:: Description of the task ::
Output the listing below, keeping each line exactly as it stands.

:: Data for review ::
----------
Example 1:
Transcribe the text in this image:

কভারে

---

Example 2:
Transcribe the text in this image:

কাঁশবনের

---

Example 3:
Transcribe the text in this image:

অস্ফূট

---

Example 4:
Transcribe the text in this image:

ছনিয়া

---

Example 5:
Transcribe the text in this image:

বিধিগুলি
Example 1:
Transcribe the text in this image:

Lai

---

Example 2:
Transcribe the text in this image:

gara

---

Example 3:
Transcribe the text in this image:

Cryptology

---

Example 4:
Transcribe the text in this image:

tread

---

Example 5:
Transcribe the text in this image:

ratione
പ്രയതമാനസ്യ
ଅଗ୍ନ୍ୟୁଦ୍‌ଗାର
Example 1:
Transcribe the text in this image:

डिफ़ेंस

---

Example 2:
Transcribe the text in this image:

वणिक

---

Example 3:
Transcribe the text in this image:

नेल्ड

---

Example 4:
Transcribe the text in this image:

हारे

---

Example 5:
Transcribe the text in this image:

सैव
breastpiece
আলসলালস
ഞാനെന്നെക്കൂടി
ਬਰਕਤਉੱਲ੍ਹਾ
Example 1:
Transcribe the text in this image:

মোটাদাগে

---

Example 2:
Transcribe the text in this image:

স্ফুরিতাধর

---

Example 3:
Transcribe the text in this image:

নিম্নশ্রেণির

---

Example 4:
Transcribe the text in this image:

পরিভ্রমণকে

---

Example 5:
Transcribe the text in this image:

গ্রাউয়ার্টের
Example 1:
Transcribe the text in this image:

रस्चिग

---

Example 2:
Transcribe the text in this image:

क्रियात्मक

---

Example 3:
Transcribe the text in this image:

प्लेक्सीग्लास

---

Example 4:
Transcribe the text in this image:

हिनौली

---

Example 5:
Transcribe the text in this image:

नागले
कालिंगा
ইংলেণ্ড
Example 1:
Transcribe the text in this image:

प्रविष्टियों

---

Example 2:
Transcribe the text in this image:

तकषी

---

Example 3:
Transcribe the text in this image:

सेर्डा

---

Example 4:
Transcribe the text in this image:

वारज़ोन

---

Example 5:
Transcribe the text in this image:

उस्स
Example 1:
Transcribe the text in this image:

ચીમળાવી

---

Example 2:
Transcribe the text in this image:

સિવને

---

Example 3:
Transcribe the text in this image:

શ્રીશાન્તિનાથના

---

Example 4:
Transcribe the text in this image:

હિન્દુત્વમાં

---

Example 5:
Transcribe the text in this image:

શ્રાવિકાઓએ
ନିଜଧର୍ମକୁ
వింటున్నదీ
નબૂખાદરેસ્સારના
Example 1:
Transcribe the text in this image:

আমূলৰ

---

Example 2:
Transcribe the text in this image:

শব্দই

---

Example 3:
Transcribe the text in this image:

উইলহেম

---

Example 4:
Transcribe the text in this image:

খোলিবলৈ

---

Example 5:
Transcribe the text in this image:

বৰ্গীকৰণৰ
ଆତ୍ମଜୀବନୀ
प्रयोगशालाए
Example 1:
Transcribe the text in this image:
----------
:: Exercise output ::
Example 1:
Transcribe the text in this image:

কভারে

---

Example 2:
Transcribe the text in this image:

কাঁশবনের

---

Example 3:
Transcribe the text in this image:

অস্ফূট

---

Example 4:
Transcribe the text in this image:

ছনিয়া

---

Example 5:
Transcribe the text in this image:

বিধিগুলি
Example 1:
Transcribe the text in this image:

Lai

---

Example 2:
Transcribe the text in this image:

gara

---

Example 3:
Transcribe the text in this image:

Cryptology

---

Example 4:
Transcribe the text in this image:

tread

---

Example 5:
Transcribe the text in this image:

ratione
പ്രയതമാനസ്യ
ଅଗ୍ନ୍ୟୁଦ୍‌ଗାର
Example 1:
Transcribe the text in this image:

डिफ़ेंस

---

Example 2:
Transcribe the text in this image:

वणिक

---

Example 3:
Transcribe the text in this image:

नेल्ड

---

Example 4:
Transcribe the text in this image:

हारे

---

Example 5:
Transcribe the text in this image:

सैव
breastpiece
আলসলালস
ഞാനെന്നെക്കൂടി
ਬਰਕਤਉੱਲ੍ਹਾ
Example 1:
Transcribe the text in this image:

মোটাদাগে

---

Example 2:
Transcribe the text in this image:

স্ফুরিতাধর

---

Example 3:
Transcribe the text in this image:

নিম্নশ্রেণির

---

Example 4:
Transcribe the text in this image:

পরিভ্রমণকে

---

Example 5:
Transcribe the text in this image:

গ্রাউয়ার্টের
Example 1:
Transcribe the text in this image:

रस्चिग

---

Example 2:
Transcribe the text in this image:

क्रियात्मक

---

Example 3:
Transcribe the text in this image:

प्लेक्सीग्लास

---

Example 4:
Transcribe the text in this image:

हिनौली

---

Example 5:
Transcribe the text in this image:

नागले
कालिंगा
ইংলেণ্ড
Example 1:
Transcribe the text in this image:

प्रविष्टियों

---

Example 2:
Transcribe the text in this image:

तकषी

---

Example 3:
Transcribe the text in this image:

सेर्डा

---

Example 4:
Transcribe the text in this image:

वारज़ोन

---

Example 5:
Transcribe the text in this image:

उस्स
Example 1:
Transcribe the text in this image:

ચીમળાવી

---

Example 2:
Transcribe the text in this image:

સિવને

---

Example 3:
Transcribe the text in this image:

શ્રીશાન્તિનાથના

---

Example 4:
Transcribe the text in this image:

હિન્દુત્વમાં

---

Example 5:
Transcribe the text in this image:

શ્રાવિકાઓએ
ନିଜଧର୍ମକୁ
వింటున్నదీ
નબૂખાદરેસ્સારના
Example 1:
Transcribe the text in this image:

আমূলৰ

---

Example 2:
Transcribe the text in this image:

শব্দই

---

Example 3:
Transcribe the text in this image:

উইলহেম

---

Example 4:
Transcribe the text in this image:

খোলিবলৈ

---

Example 5:
Transcribe the text in this image:

বৰ্গীকৰণৰ
ଆତ୍ମଜୀବନୀ
प्रयोगशालाए
Example 1:
Transcribe the text in this image:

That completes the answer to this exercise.